- Born: 1 March 2009 (age 17) Alexandria, Egypt

Gymnastics career
- Discipline: Rhythmic gymnastics
- Country represented: Egypt (2022-)
- Medal record
Rhythmic Gymnastics
Representing Egypt
African Championships
| Gold medal – first place | 2022 Cairo | Team |
| Gold medal – first place | 2022 Cairo | All-Around |
| Gold medal – first place | 2022 Cairo | Hoop |
| Gold medal – first place | 2022 Cairo | Clubs |
| Gold medal – first place | 2022 Cairo | Ribbon |
| Gold medal – first place | 2024 Kigali | Team |
| Gold medal – first place | 2024 Kigali | All-Around |
| Gold medal – first place | 2024 Kigali | Hoop |
| Gold medal – first place | 2024 Kigali | Ball |
| Gold medal – first place | 2024 Kigali | Clubs |
| Gold medal – first place | 2025 Cairo | Hoop |
| Gold medal – first place | 2025 Cairo | Ball |
| Gold medal – first place | 2025 Cairo | Clubs |
| Gold medal – first place | 2025 Cairo | Ribbons |
| Silver medal – second place | 2022 Cairo | Ball |
| Silver medal – second place | 2024 Kigali | Ribbon |
| Silver medal – second place | 2025 Cairo | All-Around |

= Alia Ahmed =

Egyptian rhythmic gymnast (born 2009)

Alia Ahmed (born 1 March 2009) is an Egyptian rhythmic gymnast. She's a multiple medalist at the African Championships.

== Career ==
The daughter of Noha Abu Shabana, president of the International technical committee of the FIG for rhythmic gymnastics since 2021, Alia took up gymnastics at a young age.

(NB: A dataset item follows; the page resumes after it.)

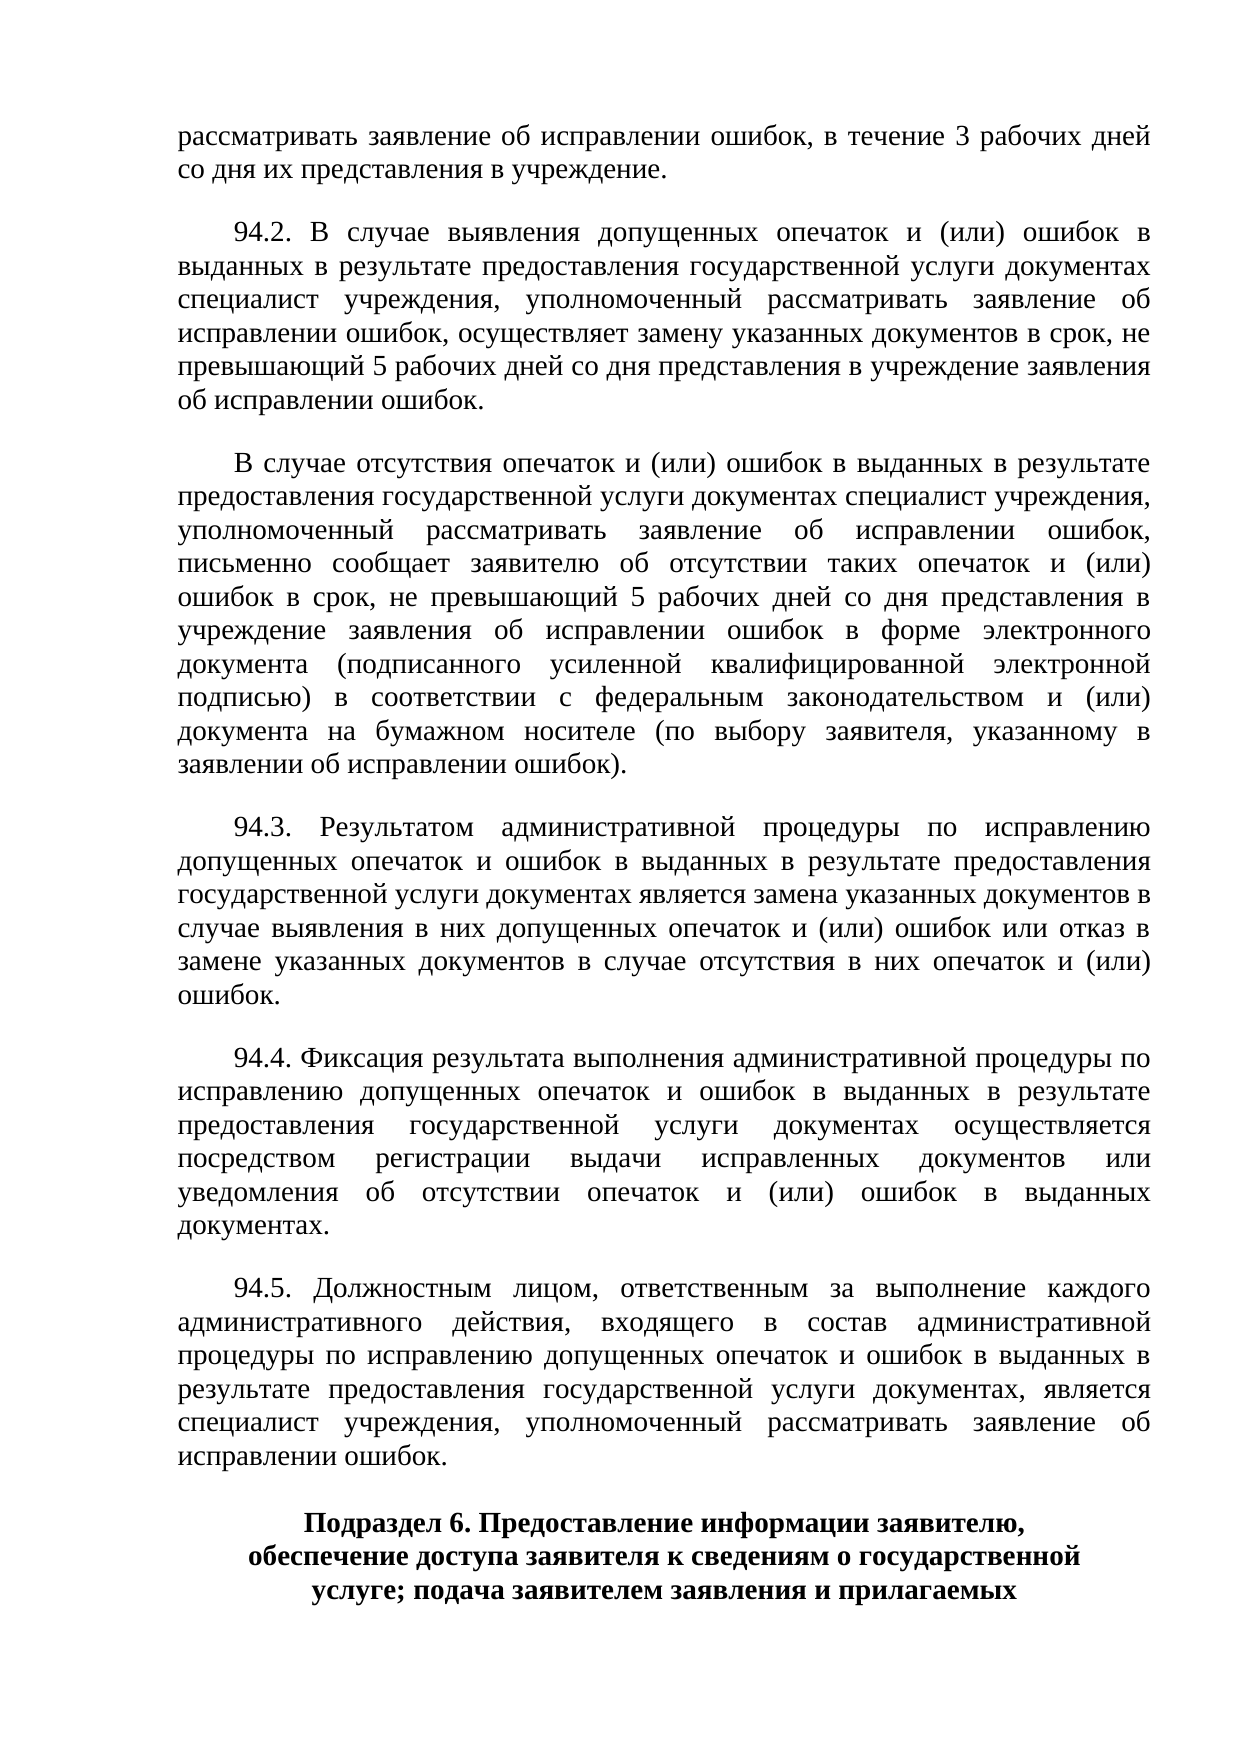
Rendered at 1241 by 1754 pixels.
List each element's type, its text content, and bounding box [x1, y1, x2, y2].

In 2022 she competed in her first African Championships, where she won gold in teams, the All-Around, hoop, clubs and ribbon as well as silver with ball.

Selected to represent Egypt at the junior Mediterranean Championships she won All-Around gold, silver with hoop, ball and clubs and bronze with ribbon. At the Junior World Championships she competed with ball and clubs, being 17th and 12th respectively, the Egyptian team was 16th.

In 2024 she took part in the international tournament in Sofia where she took 4th place in the ribbon final. A the African Championships she took gold in teams, the All-Around, with hoop, ball and clubs and silver with ribbon.